__PROVIDED RECORDS__.
++++++++++++++++++++
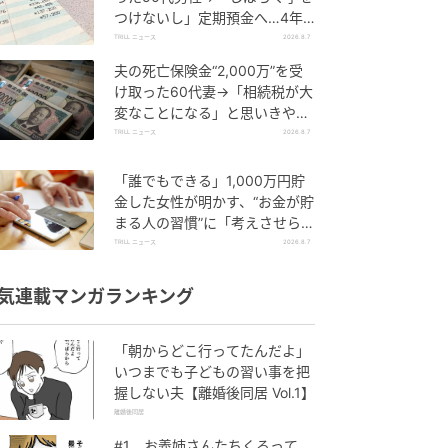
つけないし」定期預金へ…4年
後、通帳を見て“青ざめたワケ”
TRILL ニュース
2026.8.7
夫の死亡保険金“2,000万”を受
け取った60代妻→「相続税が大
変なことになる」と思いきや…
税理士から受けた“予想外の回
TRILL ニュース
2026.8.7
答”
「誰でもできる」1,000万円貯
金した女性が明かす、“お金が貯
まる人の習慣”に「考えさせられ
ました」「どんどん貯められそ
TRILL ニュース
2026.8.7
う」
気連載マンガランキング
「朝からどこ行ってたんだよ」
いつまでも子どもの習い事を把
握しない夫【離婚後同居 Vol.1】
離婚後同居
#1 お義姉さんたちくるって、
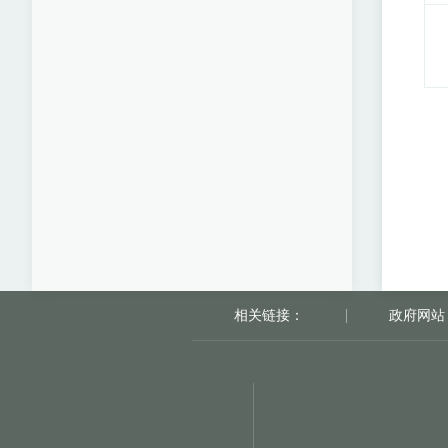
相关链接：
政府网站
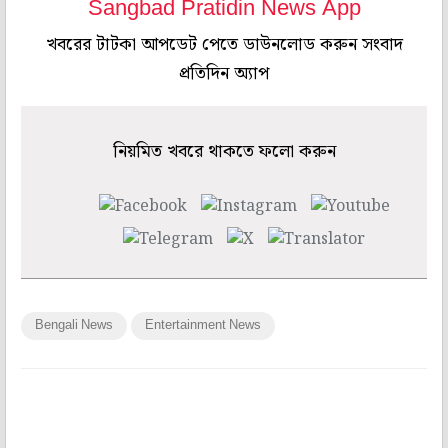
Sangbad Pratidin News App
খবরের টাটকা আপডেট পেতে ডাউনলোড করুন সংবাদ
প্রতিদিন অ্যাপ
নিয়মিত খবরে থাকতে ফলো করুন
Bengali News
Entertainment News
++++++++++++++++++++
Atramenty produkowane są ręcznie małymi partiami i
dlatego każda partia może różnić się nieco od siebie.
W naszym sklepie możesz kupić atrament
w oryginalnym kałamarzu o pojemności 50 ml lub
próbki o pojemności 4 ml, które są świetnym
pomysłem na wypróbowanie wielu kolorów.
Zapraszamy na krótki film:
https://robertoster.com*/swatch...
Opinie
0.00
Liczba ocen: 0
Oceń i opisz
++++++++++++++++++++
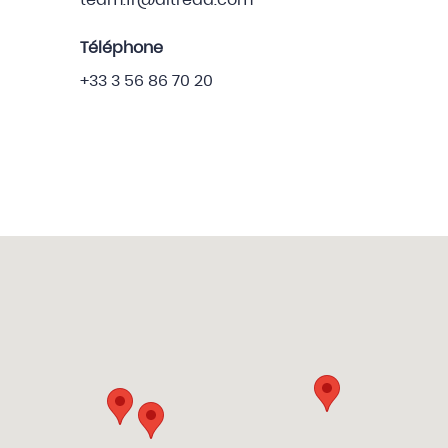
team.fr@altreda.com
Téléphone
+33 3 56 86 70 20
++++++++++++++++++++
__TASK DESCRIPTION__. Copy down each line in the entries that has the word "pojemności".

__EXERCISE ANSWER__.
w oryginalnym kałamarzu o pojemności 50 ml lub
próbki o pojemności 4 ml, które są świetnym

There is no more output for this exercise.